L’11 febbraio del 2023 Ilaria Salis era a Budapest. Ha partecipato a una manifestazione antifascista contro il raduno dei militanti neonazisti per il Giorno dell’Onore. “E’ un’idealista”, dice la zia Carla Rovelli, sorella del papà e madrina di battesimo di Salis che per chiederne il ritorno in Italia ha scritto a Papa Francesco.

Qualche ora dopo il corteo è stata fermata in taxi con altri due militanti antifascisti tedeschi, uno dei due aveva un manganello retrattile in tasca. E’ stata accusata per quattro aggressioni ma due contestazioni sono cadute presto perché si è dimostrato che la donna non era ancora arrivata in Ungheria quando sono avvenute. Oltre alle lesioni per l’accusa “potenzialmente mortali”, che però le due vittime non hanno denunciano e che sono guarite in pochi giorni, le viene addebitata anche l’affiliazione alla Hammerbande, un gruppo nato a Lipsia, in Germania, che si propone di “assaltare i militanti fascisti”. Rischia fino a 24 anni di prigione. La procura di Budapest ne ha chiesti 11. Ilaria Salis si è sempre dichiarata innocente, ha rifiutato un patteggiamento a 11 anni, ha chiesto di poter visionare i video che non la riprenderebbero in volto e di poter avere accesso a tutti gli atti del processo tradotti in lingua italiana. Uno dei coimputati si è dichiarato colpevole, è stato condannato a tre anni.

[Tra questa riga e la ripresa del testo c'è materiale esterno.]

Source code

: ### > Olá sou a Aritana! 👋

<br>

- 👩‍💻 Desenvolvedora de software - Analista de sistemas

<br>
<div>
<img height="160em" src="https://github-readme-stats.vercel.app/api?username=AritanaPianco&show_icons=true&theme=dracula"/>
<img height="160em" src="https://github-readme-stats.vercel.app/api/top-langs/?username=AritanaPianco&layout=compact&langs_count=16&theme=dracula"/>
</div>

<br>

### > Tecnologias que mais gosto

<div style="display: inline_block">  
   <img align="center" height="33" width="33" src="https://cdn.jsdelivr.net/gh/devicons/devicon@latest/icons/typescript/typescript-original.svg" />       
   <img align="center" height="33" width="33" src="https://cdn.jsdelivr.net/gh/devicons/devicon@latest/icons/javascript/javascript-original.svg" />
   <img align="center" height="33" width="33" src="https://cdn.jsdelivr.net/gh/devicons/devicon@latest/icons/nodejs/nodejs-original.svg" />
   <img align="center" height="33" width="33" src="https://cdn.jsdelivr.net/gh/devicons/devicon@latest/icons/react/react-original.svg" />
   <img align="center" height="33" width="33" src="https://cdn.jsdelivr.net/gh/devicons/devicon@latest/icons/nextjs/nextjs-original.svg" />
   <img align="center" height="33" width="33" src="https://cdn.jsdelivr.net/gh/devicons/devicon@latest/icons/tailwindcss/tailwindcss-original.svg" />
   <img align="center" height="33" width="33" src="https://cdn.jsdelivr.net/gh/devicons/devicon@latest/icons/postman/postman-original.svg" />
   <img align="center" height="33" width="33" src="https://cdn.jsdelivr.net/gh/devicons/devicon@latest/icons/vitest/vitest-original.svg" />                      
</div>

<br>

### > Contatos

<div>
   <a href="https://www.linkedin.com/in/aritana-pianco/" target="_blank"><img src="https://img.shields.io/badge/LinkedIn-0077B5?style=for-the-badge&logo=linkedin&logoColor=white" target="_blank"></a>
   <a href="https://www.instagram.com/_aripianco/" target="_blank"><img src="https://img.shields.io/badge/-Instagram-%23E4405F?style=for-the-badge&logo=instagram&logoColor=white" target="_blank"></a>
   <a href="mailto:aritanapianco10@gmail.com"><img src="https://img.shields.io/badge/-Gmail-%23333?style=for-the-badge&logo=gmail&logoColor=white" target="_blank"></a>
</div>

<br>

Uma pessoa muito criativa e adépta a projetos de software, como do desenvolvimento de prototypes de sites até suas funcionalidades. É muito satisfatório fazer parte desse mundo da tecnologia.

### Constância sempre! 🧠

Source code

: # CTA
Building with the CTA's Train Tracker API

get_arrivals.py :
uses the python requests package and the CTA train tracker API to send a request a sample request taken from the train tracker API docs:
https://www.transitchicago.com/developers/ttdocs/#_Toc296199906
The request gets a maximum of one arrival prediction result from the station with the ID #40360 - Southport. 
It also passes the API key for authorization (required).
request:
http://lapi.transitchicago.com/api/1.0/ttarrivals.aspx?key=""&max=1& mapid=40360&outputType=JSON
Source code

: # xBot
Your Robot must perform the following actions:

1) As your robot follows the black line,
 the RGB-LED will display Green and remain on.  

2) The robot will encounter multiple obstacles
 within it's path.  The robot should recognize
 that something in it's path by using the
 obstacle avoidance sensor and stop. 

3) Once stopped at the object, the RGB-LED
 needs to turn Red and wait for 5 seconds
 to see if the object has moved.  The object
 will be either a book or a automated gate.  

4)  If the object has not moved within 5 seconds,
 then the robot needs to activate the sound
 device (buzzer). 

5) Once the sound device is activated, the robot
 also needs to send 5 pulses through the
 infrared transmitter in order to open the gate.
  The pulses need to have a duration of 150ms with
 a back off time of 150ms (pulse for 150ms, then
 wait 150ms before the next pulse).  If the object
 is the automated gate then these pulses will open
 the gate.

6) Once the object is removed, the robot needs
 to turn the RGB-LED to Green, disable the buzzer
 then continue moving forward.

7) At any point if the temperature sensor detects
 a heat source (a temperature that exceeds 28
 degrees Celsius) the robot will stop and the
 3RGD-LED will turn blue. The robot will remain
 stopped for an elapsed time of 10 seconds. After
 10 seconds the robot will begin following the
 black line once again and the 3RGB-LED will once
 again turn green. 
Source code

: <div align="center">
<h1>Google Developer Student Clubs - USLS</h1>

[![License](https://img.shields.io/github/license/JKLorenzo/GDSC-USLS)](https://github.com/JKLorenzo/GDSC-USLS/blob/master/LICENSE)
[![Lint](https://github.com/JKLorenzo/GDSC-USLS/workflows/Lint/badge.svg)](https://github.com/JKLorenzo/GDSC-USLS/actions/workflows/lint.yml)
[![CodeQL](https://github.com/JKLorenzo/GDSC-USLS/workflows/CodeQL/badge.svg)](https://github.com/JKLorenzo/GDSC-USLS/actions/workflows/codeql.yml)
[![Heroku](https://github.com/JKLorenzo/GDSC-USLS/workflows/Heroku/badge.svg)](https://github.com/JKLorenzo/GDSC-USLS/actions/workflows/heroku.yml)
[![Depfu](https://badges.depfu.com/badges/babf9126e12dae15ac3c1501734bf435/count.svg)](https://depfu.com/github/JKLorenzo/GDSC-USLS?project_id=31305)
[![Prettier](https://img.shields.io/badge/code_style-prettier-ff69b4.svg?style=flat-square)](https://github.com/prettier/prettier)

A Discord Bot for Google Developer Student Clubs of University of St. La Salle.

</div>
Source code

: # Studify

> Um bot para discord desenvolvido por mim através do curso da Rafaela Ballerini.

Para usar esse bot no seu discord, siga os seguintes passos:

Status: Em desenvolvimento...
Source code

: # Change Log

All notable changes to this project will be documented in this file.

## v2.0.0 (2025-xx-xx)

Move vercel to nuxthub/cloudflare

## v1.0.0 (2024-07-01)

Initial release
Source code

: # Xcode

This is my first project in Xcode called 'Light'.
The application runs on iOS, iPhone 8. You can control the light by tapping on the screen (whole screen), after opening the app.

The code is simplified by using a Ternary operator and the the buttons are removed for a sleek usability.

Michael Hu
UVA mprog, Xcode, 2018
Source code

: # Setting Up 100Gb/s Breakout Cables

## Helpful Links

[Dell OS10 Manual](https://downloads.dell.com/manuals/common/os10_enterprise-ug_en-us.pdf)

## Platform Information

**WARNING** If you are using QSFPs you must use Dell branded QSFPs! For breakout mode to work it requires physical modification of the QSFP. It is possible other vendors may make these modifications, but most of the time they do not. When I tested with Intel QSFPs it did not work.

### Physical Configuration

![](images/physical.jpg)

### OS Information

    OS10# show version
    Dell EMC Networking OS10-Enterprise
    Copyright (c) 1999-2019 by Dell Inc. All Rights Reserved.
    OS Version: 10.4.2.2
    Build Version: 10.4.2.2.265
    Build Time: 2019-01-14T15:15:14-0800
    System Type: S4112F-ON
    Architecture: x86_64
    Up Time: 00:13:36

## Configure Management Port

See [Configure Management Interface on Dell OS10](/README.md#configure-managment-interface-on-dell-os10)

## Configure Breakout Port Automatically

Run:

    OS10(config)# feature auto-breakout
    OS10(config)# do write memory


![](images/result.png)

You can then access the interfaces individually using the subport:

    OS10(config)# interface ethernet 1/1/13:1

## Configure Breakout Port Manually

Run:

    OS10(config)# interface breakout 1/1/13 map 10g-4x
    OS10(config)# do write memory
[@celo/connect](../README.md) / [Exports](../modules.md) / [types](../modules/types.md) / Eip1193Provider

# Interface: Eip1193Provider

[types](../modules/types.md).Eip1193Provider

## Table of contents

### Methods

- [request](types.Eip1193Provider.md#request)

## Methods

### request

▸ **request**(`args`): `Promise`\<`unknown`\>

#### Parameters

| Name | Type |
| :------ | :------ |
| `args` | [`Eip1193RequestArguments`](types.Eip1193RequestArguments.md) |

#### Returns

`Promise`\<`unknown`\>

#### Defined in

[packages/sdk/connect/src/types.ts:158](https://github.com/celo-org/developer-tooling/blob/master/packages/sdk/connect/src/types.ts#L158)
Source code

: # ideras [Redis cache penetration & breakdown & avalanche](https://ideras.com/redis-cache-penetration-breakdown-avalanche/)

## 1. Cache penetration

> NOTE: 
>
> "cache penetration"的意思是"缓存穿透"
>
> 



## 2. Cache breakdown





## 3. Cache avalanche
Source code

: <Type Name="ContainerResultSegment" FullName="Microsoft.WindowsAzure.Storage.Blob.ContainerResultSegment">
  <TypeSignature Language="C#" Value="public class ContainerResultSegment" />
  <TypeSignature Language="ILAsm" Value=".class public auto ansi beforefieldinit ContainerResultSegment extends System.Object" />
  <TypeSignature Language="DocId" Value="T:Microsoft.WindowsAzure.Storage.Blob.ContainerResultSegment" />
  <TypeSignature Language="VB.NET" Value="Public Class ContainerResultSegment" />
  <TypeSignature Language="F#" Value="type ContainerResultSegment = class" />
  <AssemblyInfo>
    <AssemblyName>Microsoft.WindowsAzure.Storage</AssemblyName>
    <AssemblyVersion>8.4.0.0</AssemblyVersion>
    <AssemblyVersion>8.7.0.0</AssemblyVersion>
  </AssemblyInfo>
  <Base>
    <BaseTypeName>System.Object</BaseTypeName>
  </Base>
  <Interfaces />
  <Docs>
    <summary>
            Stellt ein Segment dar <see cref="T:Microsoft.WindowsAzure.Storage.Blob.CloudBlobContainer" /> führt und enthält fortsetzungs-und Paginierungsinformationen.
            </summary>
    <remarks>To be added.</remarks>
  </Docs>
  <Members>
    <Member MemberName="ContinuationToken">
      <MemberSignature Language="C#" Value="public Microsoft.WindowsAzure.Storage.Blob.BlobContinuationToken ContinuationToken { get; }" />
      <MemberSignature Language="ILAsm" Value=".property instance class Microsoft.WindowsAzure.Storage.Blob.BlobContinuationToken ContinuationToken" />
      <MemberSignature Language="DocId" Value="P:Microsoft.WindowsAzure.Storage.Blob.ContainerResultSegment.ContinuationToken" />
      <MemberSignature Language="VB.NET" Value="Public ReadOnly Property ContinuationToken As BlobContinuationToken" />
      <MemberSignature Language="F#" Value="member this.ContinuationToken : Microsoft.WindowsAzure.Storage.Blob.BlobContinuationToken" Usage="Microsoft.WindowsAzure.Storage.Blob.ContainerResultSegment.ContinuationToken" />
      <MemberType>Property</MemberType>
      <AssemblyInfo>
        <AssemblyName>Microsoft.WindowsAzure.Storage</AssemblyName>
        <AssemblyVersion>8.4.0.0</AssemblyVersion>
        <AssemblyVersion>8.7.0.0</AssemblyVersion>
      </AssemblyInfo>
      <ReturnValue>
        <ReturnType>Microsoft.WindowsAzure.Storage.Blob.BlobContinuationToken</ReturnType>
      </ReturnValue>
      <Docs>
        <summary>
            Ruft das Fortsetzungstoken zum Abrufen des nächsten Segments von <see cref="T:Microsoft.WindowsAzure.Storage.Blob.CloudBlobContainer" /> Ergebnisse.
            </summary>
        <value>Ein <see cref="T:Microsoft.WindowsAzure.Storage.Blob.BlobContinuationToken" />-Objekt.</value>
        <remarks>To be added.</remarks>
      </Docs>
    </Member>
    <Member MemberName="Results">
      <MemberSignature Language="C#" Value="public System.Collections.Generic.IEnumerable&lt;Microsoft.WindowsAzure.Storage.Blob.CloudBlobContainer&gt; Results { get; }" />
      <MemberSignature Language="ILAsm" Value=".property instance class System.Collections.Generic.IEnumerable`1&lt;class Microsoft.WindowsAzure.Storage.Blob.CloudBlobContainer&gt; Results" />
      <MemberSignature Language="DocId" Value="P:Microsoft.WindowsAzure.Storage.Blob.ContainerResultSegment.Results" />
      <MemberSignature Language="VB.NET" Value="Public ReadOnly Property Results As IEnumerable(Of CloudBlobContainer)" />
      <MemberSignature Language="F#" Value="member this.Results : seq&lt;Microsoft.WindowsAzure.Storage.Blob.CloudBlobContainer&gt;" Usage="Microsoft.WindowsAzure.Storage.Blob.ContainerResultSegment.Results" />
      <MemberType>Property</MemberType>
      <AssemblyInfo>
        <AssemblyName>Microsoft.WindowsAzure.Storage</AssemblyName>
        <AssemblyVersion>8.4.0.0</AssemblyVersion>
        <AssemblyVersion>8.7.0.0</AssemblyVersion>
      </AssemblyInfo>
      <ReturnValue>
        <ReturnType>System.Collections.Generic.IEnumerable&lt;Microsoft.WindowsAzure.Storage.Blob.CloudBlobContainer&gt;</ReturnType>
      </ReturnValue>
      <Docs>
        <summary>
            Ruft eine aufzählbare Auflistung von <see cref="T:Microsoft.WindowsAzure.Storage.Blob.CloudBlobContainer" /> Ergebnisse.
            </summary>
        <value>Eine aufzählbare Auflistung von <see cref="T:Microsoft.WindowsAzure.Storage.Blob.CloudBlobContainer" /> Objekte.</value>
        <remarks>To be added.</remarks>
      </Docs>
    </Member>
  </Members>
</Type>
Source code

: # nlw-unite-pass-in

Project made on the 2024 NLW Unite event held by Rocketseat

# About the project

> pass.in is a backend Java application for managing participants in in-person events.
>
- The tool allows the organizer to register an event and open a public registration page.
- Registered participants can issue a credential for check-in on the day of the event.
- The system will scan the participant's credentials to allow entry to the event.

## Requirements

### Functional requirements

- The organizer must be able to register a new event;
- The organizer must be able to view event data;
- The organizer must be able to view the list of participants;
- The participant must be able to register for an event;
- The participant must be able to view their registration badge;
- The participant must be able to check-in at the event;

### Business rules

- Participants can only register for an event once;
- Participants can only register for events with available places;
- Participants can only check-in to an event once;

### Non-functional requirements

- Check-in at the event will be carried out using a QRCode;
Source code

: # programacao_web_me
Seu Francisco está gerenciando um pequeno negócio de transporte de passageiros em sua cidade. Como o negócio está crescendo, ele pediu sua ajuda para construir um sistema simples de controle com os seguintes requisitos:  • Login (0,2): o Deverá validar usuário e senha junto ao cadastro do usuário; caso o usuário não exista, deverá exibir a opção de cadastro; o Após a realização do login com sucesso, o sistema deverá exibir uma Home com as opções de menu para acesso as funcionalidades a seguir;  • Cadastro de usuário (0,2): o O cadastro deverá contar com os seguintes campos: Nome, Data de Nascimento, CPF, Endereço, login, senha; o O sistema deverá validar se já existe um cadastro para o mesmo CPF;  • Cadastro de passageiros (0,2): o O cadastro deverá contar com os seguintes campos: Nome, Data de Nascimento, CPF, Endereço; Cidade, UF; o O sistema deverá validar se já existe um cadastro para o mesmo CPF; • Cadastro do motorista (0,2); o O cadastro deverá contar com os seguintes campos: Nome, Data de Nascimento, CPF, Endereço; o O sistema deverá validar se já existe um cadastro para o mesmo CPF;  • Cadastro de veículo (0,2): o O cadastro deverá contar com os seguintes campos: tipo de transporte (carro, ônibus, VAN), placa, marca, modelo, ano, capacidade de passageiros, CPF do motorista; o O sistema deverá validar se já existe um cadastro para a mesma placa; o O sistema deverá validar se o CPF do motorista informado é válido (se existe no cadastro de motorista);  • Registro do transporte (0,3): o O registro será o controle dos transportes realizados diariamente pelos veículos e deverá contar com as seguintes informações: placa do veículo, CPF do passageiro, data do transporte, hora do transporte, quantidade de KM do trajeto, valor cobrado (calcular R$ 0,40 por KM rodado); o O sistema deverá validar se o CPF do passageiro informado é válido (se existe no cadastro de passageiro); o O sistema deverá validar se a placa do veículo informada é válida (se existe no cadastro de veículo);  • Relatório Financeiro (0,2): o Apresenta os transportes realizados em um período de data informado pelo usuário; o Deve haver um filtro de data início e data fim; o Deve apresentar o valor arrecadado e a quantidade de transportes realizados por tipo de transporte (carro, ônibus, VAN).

Al papà, quando ha potuto risentirlo dopo 6 mesi di chiamate vietate, Ilaria Salis aveva chiesto di non parlare con i media. Fino a ottobre. Il 2 di quel mese ha scritto una lettera ai suoi avvocati denunciando le condizioni detentive, tra abiti sporchi, mancanza di assorbenti durante il ciclo, infestazioni di cimici in cella. Il 16 dicembre, su Repubblica, la sua storia è venuta fuori. E ora è diventata un caso politico.